*What to do*. Bring together every line in the data that includes "Adhesive".
== Available data
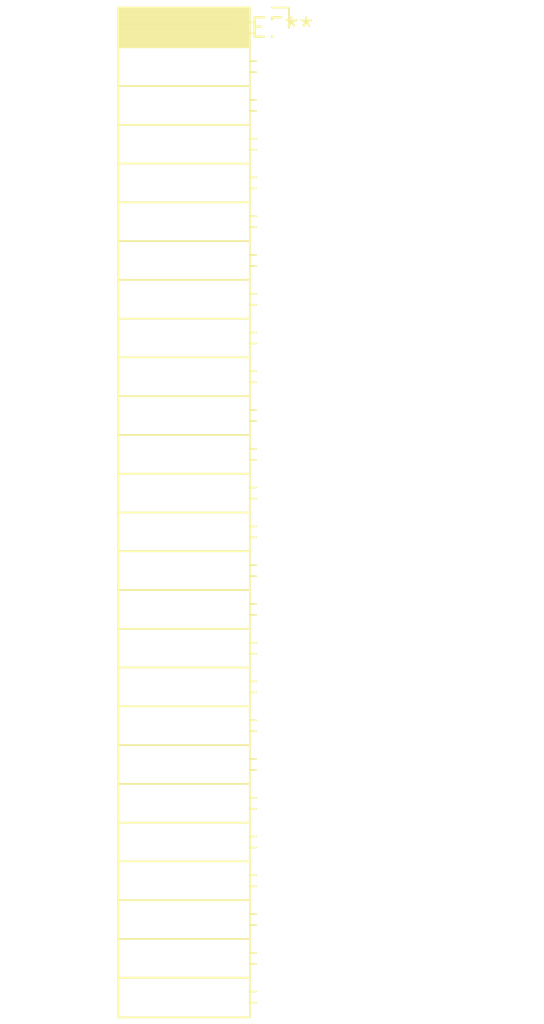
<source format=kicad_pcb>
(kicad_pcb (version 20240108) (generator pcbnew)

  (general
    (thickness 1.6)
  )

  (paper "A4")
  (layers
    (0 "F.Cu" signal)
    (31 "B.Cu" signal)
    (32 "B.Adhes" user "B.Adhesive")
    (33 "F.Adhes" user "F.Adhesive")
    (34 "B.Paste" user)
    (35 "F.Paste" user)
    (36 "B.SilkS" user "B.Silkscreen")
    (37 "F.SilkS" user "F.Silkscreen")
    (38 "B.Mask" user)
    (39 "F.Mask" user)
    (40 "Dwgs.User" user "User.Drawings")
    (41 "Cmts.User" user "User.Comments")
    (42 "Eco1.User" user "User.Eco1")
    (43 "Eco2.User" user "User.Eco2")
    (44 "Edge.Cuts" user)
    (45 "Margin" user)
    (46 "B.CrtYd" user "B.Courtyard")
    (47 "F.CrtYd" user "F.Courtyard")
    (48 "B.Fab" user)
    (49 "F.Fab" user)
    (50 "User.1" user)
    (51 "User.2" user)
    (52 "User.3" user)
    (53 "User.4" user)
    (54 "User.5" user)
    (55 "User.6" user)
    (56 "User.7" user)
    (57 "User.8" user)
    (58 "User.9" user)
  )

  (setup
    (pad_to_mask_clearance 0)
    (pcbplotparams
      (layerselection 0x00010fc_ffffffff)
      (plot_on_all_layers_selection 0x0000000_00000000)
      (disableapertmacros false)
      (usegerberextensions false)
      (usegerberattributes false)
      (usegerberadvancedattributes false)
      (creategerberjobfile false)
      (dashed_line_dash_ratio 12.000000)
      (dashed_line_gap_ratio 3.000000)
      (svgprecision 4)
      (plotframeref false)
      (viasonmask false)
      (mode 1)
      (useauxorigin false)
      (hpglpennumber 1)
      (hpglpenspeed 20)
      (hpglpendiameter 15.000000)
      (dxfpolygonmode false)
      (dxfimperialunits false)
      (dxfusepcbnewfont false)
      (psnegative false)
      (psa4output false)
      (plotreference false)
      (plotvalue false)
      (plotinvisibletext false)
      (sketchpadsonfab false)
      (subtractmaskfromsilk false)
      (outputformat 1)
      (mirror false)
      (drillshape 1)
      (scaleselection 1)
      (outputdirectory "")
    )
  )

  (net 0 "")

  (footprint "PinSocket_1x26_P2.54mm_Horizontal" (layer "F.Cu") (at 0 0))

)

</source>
====
*Result for this task*.
    (32 "B.Adhes" user "B.Adhesive")
    (33 "F.Adhes" user "F.Adhesive")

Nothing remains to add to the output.